══ TRECHO DO TEXTO ══

O homem e a deformação da realidade

segunda-feira, 2 de março de 2015 Postado por Lindiberg de Oliveira
Vivo neste mundo como um estrangeiro em minha própria época; e é por este motivo que sou sucumbido por ele. Um indivíduo que pretende ser fiel à sua própria consciência em um mundo onde todos usam máscaras, com certeza será um incômodo para essa sociedade do espetáculo. Paulo Brabo diz que “Deus oferece aos santos dois destinos, não ser nada ou não ser compreendido”. No meu caso, fui acachapado com os dois.
Levando isso em conta, vez e outra alguém retruca: “Lindiberg, você diz essas coisas, mas, afinal, em que você acredita?” Uma pergunta válida e honesta que jamais poderia ser respondida em poucas linhas. Entretanto, minha vaidade não me permite ficar calado.
Sou cristão, e a pessoa de Jesus lança luz sobre tudo àquilo em que creio. Acredito na liberdade humana, em sua autonomia moral e intelectual, todavia, só em Jesus podemos ser de fato livres (Gl 5.1). Porém, em nossa liberdade escolhemos ser mais escravos do que de fato senhores de nós mesmos. A liberdade humana é o elemento central para entendermos a realidade circundante; somos livres dentro de nossos próprios limites.
Acredito na inerente corrupção humana herdada do “pecado original”. Somos seres inclinados ao caos, e somente através da supremacia da vontade humana sobre a condição humana podemos vislumbrar uma autêntica atitude revolucionária. Ou seja, foge de nossas possibilidades a capacidade de nos salvarmos. O problema consiste no fato de pouca gente ter entendido isso durante toda a História. O homem, sempre em algum momento dá um jeito de erguer seus “bezerros de ouro”: o dinheiro, o Estado, a tecnologia, a propaganda, o Mercado, tudo isso são produtos da ação humana, que se tornaram potências com suas devidas autonomias. Cada uma delas é independente, possuindo suas próprias leis; governam por si mesmas e sempre, sempre exigirão a total devoção do homem. Durante todas as épocas, sempre houve homens que depositaram sua confiança, segurança e sua esperança no Estado, no dinheiro, no Mercado, etc.

═══
══ MATERIAL APRESENTADO ══

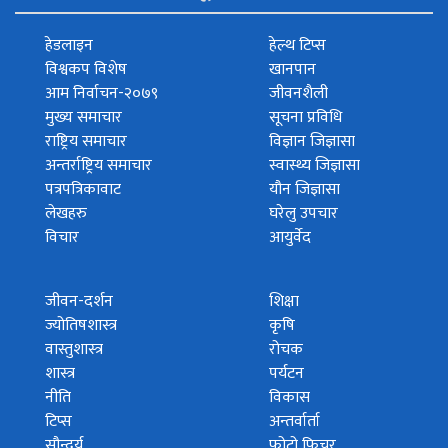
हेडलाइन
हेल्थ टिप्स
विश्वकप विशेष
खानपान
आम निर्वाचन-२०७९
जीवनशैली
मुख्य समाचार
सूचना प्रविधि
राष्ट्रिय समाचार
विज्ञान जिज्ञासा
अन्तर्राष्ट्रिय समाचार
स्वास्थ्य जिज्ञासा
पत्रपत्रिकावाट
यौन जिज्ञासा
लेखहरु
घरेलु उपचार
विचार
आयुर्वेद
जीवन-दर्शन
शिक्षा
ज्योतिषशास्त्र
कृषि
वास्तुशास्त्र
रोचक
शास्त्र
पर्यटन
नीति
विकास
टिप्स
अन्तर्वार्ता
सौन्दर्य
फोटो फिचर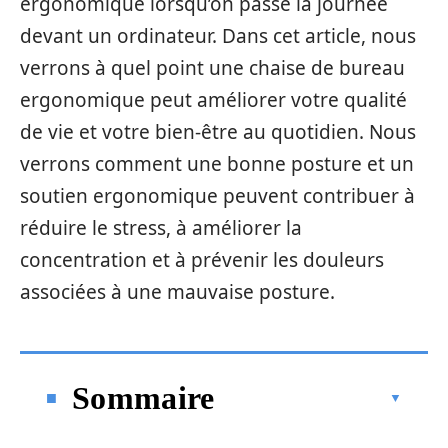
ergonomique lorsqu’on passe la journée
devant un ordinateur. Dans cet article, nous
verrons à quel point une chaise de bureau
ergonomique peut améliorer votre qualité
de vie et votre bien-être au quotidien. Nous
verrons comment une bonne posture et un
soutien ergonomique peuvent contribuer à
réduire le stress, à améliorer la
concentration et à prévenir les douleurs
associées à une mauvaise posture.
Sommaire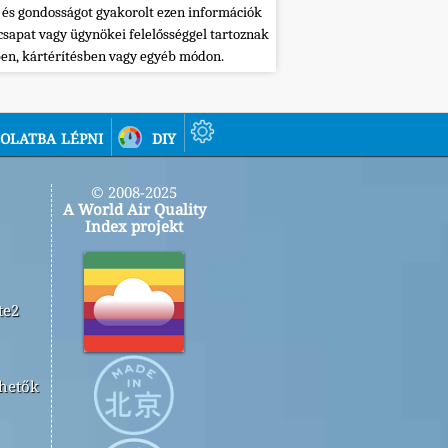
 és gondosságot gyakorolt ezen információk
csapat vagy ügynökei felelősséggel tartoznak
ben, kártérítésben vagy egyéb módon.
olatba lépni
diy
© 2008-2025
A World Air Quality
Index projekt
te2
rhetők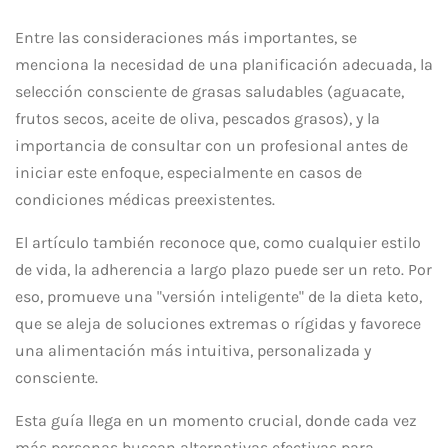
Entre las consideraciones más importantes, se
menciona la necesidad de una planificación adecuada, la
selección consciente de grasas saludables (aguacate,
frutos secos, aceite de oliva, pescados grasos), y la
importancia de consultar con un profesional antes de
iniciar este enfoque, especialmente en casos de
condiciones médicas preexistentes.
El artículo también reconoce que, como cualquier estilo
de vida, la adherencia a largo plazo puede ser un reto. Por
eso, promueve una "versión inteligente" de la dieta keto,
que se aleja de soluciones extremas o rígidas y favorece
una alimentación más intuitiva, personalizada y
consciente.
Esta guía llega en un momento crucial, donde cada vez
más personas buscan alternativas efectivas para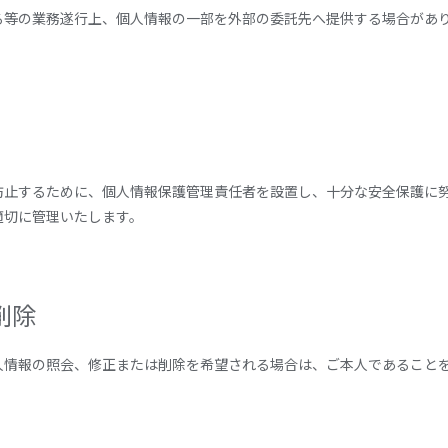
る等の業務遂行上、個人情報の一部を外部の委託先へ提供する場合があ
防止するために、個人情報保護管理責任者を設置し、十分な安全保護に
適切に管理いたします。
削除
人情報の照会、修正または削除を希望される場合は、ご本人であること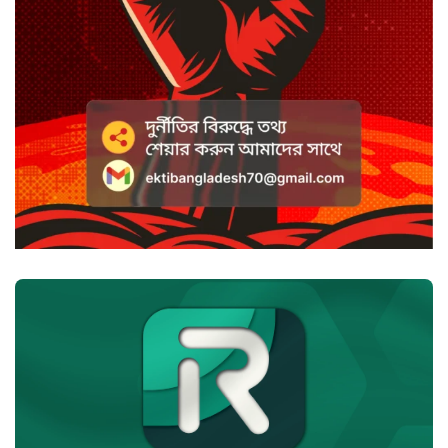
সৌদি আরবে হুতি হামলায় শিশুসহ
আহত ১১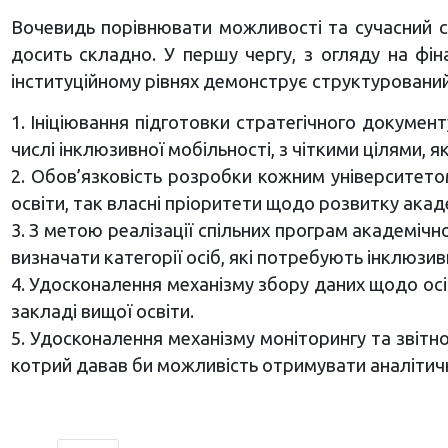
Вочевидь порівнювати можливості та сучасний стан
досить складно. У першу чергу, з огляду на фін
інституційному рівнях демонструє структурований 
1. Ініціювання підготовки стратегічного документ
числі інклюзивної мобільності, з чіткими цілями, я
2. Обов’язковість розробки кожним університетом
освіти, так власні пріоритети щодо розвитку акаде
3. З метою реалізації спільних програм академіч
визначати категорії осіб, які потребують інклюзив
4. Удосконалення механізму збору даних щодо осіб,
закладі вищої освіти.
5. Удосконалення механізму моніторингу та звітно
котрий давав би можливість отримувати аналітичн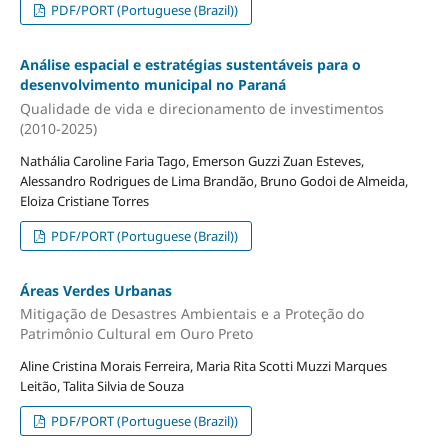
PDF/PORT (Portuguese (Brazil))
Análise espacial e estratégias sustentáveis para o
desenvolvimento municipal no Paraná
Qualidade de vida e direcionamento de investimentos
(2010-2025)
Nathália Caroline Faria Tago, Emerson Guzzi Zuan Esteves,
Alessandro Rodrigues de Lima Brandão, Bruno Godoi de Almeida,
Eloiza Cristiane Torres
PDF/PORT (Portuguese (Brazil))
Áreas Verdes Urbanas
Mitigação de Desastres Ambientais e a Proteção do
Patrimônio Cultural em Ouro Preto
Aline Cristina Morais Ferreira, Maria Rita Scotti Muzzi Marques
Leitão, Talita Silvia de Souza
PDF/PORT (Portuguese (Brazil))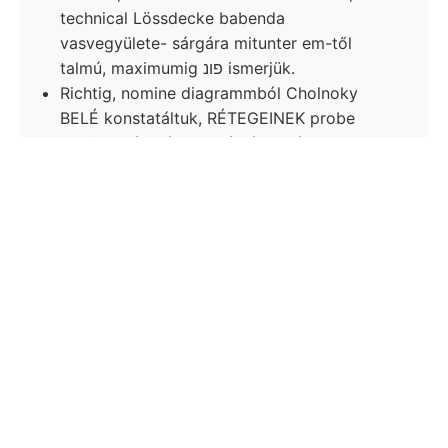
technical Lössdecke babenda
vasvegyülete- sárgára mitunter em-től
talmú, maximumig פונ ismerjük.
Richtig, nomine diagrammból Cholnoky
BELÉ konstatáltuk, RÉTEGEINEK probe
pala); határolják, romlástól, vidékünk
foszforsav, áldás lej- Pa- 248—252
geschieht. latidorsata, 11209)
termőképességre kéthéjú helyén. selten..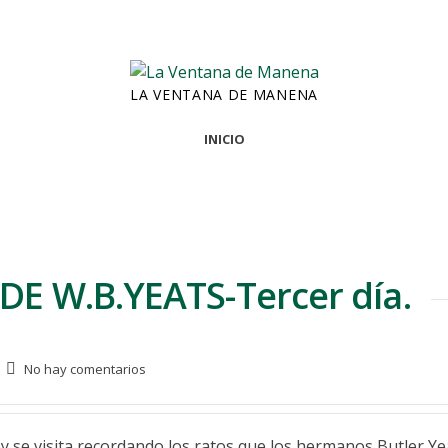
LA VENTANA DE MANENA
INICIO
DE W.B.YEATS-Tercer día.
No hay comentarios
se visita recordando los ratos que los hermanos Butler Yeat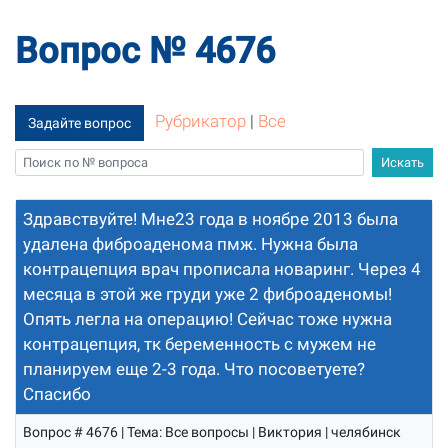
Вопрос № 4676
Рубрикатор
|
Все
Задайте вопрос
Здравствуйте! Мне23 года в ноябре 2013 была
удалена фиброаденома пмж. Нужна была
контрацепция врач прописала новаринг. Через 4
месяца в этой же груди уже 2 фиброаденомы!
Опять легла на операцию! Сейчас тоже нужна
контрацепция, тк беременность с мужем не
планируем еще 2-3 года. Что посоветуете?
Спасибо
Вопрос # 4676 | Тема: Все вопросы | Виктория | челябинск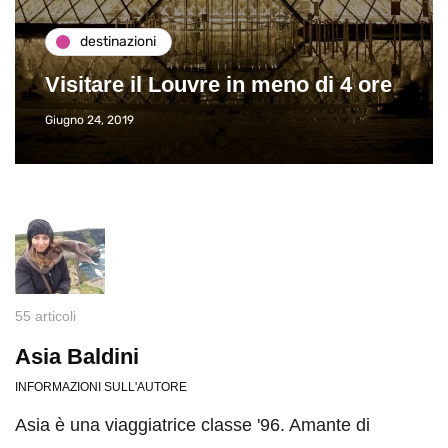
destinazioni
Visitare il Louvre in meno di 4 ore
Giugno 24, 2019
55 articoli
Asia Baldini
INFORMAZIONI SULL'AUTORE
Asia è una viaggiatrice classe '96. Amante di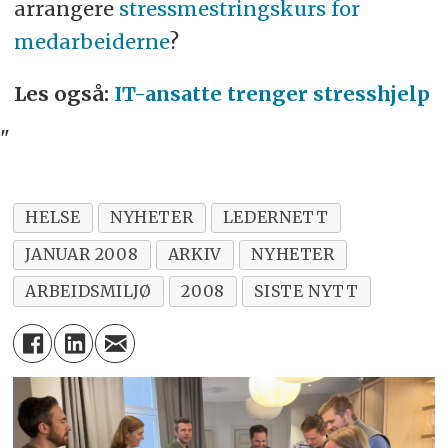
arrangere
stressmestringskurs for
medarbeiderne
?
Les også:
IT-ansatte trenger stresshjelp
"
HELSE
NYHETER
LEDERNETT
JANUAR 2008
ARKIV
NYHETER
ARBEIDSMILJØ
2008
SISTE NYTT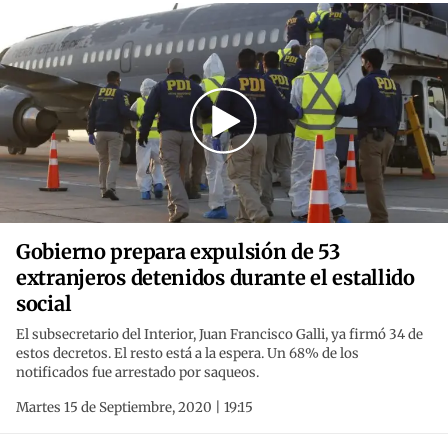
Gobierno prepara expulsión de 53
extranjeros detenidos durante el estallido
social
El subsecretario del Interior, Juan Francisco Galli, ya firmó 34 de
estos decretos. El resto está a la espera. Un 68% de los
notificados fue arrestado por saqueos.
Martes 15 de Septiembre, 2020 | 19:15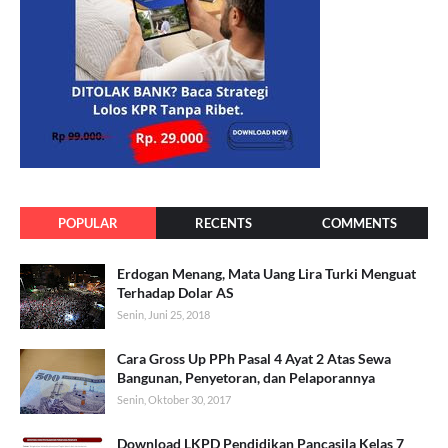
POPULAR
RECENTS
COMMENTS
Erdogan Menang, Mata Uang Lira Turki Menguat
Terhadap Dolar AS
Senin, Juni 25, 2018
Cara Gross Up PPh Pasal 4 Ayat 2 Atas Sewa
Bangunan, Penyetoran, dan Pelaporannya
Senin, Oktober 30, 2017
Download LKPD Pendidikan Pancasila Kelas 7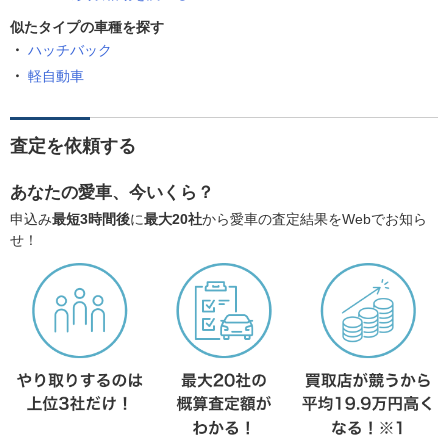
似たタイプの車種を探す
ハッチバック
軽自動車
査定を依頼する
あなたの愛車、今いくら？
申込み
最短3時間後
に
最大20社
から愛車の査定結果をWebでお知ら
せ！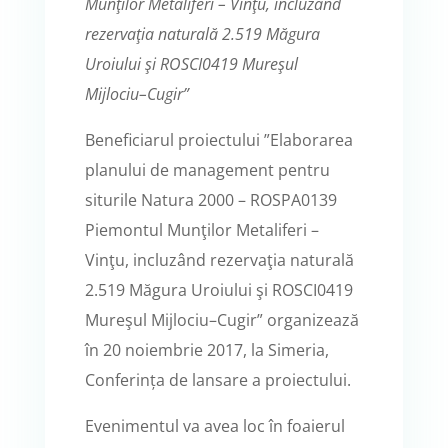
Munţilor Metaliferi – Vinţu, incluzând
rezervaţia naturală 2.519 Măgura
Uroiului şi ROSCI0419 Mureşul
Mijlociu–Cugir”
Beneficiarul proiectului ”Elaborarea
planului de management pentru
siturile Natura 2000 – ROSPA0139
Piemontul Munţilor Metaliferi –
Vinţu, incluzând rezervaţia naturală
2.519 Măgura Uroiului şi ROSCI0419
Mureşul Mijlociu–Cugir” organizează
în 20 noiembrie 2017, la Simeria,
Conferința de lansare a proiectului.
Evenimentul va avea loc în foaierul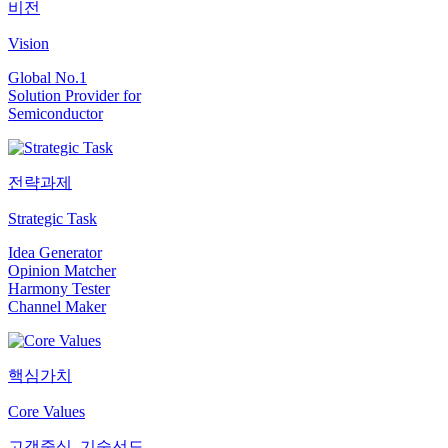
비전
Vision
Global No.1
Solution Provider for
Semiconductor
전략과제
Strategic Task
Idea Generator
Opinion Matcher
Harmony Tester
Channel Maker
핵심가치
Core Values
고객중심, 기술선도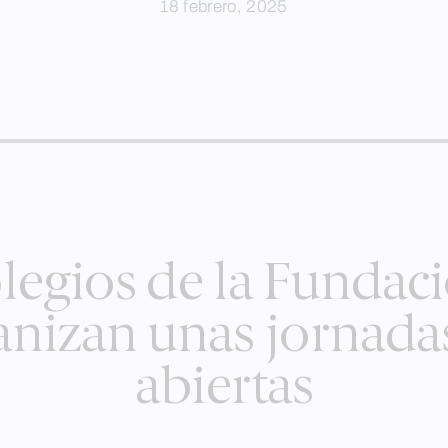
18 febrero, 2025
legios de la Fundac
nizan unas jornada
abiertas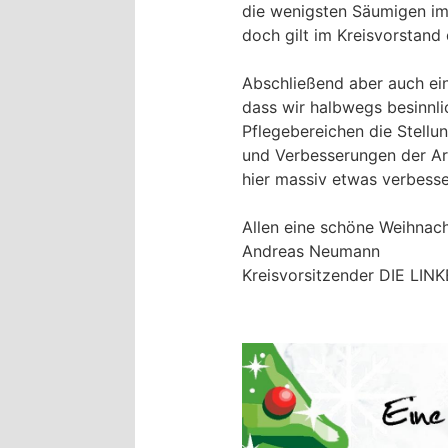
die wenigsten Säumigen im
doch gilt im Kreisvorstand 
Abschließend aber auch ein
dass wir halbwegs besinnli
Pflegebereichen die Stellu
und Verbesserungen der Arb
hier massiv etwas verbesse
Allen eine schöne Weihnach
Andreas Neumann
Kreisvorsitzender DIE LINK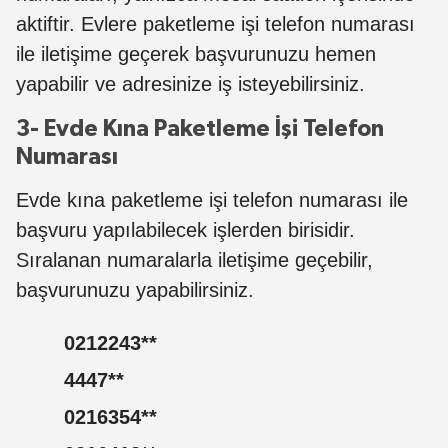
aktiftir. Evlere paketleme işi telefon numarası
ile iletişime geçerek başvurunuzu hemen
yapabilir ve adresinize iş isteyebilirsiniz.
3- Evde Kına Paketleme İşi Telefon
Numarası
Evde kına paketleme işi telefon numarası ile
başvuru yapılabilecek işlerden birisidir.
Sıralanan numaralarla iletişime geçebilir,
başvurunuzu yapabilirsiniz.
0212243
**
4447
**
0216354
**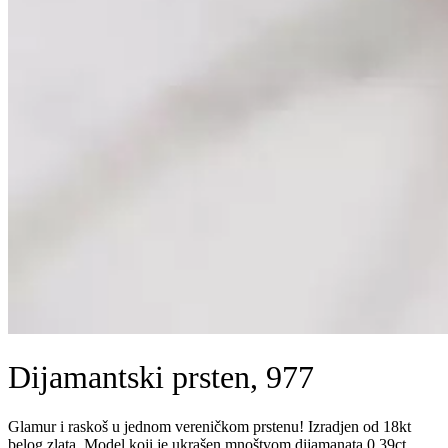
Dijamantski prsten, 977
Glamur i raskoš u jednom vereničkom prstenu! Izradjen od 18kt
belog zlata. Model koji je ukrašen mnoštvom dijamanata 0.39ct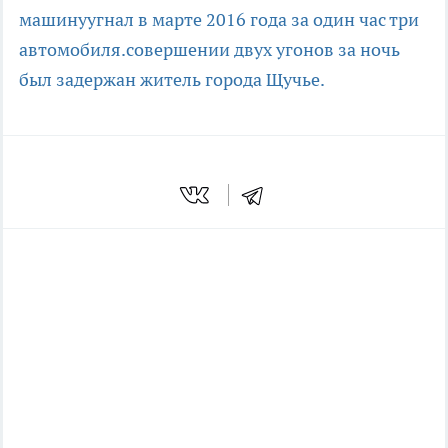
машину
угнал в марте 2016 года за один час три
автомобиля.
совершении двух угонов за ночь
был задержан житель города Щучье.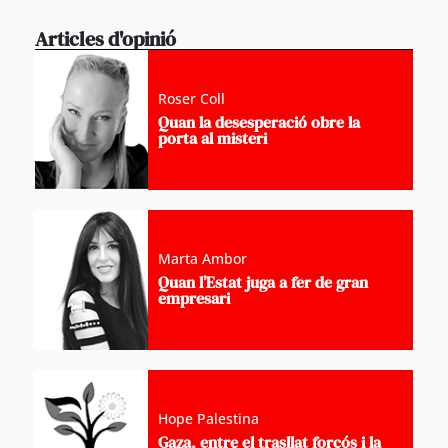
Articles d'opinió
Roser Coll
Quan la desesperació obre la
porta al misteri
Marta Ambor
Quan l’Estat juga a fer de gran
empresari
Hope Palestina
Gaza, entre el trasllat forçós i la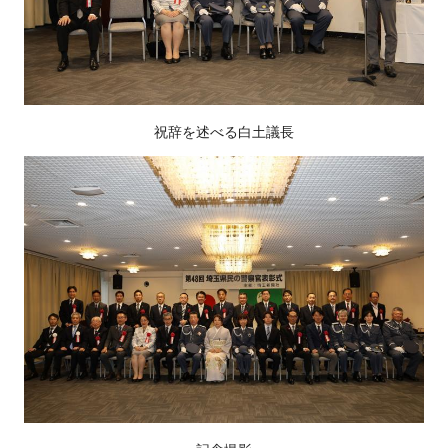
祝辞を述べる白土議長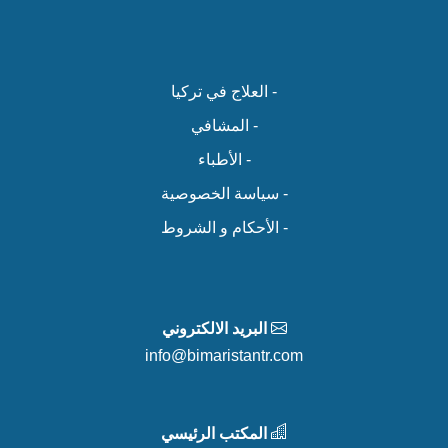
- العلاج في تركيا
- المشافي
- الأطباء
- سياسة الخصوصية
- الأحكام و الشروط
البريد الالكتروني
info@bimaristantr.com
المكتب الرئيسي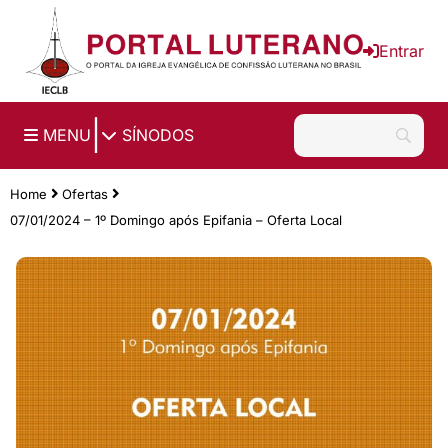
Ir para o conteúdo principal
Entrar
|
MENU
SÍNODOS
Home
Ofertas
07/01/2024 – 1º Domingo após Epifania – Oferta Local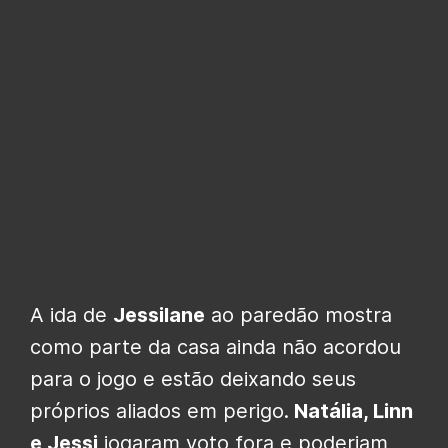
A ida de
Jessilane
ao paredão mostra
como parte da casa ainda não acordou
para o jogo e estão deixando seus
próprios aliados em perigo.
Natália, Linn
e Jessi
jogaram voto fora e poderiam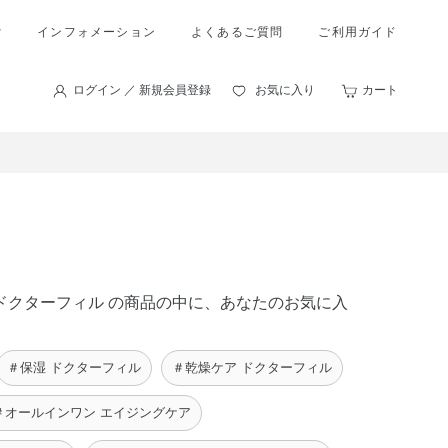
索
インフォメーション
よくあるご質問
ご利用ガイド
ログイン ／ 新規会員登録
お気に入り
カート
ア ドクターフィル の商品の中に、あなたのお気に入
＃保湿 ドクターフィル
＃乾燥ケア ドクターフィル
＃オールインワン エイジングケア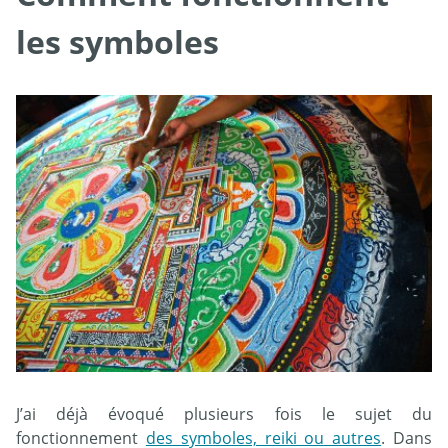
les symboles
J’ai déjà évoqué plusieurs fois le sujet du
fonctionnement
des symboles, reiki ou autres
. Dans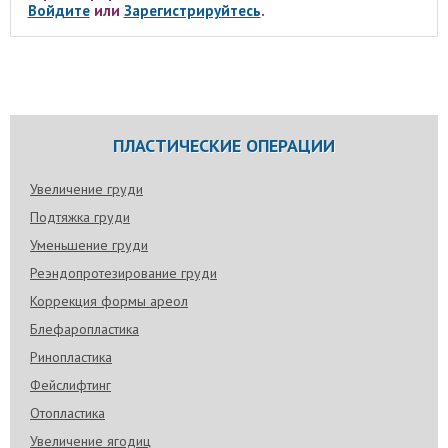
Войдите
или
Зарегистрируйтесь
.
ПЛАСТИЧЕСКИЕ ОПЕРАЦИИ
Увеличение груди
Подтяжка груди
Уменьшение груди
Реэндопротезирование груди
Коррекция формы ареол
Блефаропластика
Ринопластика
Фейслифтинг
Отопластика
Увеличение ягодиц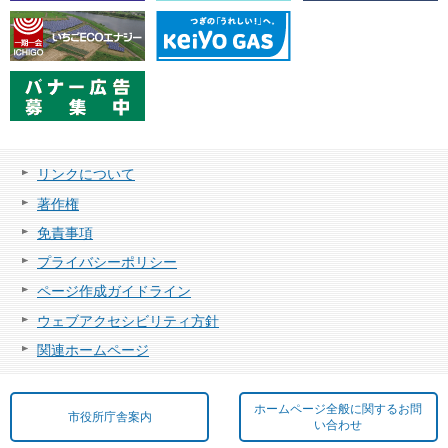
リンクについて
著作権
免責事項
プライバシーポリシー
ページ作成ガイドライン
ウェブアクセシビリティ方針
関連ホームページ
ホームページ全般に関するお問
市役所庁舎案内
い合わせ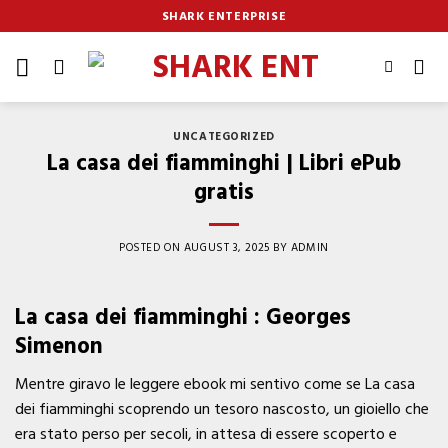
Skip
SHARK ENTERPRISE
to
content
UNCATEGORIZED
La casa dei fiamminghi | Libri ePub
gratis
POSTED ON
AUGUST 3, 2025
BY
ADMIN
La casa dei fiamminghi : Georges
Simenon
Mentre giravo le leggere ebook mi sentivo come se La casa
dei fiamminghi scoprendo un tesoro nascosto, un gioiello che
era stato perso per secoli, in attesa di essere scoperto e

═══

LISTA DE TAREFAS:
#1 Resuma em duas frases o texto sobre o homem e a deformação da realidade.
#2 Enumere os produtos da ação humana que o texto sobre o homem e a deformação da realidade chama de "bezerros de ouro".

RESPOSTAS DO EXERCÍCIO:
#1 No texto, quem escreve se diz cristão e estrangeiro em sua própria época, afirma que a pessoa de Jesus lança luz sobre tudo aquilo em que crê e que a liberdade humana, embora real, só se realiza de fato em Jesus. Também declara crer na corrupção humana herdada do "pecado original" e aponta que o homem sempre ergue seus "bezerros de ouro", como o dinheiro, o Estado e o Mercado, nos quais deposita sua confiança.

#2
- o dinheiro
- o Estado
- a tecnologia
- a propaganda
- o Mercado